Senior EPA pesticide officials “rushed to re-approve over-the-top dicamba uses” in 2020 to satisfy demands from senior political appointees in the Trump administration, environmental groups and the National Family Farm Coalition said in the latest filings in their court challenge to continued use of the herbicide.

Citing internal e-mails attached as exhibits to their motion for summary judgment and statement of material facts, the Center for Food Safety, Center for Biological Diversity, Pesticide Action Network North America, and NFFC said the record shows that “senior officials of the then-executive branch” pushed Office of Pesticide Program scientists to get a decision out the door in the fall of 2020 before the presidential election.

“Our senior folks don’t have any clue what they are asking us to do,” one EPA official says in an email in August 2020 as OPP was reviewing data in preparation for making a decision.

In the same email thread, that official says, “We … can’t  review all of the data so we need to prioritize” and then adds, “or we can’t review at the level you all would prefer :).”

The plaintiffs are asking the court to vacate the registrations.

Andrew Wheeler, former administrator of EPA, announced Oct. 27, 2020, that the herbicide would be approved for five years for use on soybeans and cotton in 34 states, despite reports of damage to crops and other flora from drift and volatilization.

The decision came a few months after the 9th U.S. Circuit Court of Appeals had vacated the registration of over-the-top applications after finding that EPA substantially understated or failed to consider the social and economic costs of the herbicide’s use.

“EPA’s risk assessments and the (Administrative) Record … identified drift risks that EPA entirely failed to consider, such (as) injury from dicamba runoff, dicamba-contaminated rainfall, wide-area effects of dicamba application, dicamba harm to trees, and potential effects on threatened and endangered species,” the plaintiffs said in their statement of material facts.

In the past five years, millions of acres of have been “damaged and sometimes destroyed by dicamba spray droplets drifting off-field during application,” the groups said in their motion for summary judgment, describing “vapor clouds damaging vast fields from fencerow to fencerow; dicamba-laced water running off sprayed fields, and even dicamba-contaminated rainfall in areas of intensive use.”

Don’t miss a beat! It’s easy to sign up for a FREE month of Agri-Pulse news! For the latest on what’s happening in Washington, D.C. and around the country in agriculture, just click here.

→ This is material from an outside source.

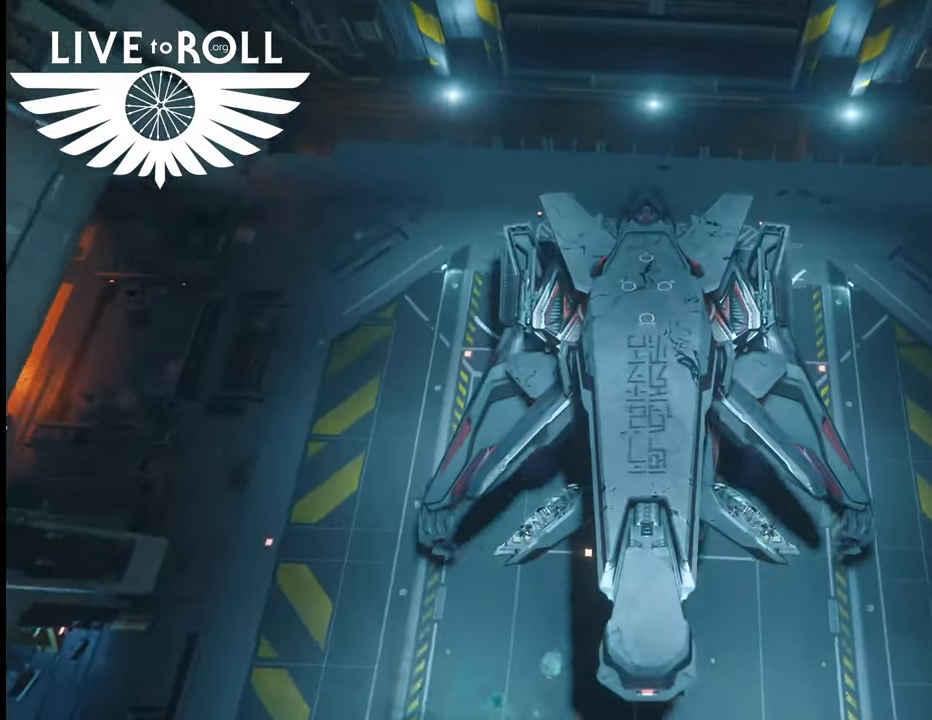
{"buttons": [], "left_stick": "center", "right_stick": "up", "events": []}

EPA, Bayer, BASF and Syngenta, which holds the registration for Tavium, are scheduled to respond to the plaintiffs’ motion May 30. 

In a statement, BASF said, "We are aware of and reviewing the plaintiffs' motion for summary judgment, and we will not comment on active litigation. As the season is getting underway in many parts of the country, we remain focused on dicamba stewardship and training growers for successful applications in 2023."

Syngenta said it had no comment on the latest filings; Bayer also has been asked for comment.  

In their filings, the plaintiffs criticized EPA for not doing more since dicamba damage was first reported to mitigate its use.

“In what has become EPA’s repeated pattern, EPA has since (2020) twice amended the registration with amendments but otherwhile (sic) reaffirmed the challenged use approval, first in March of 2022 and most recently on Feb. 16, 2023,” the motion for summary judgment said.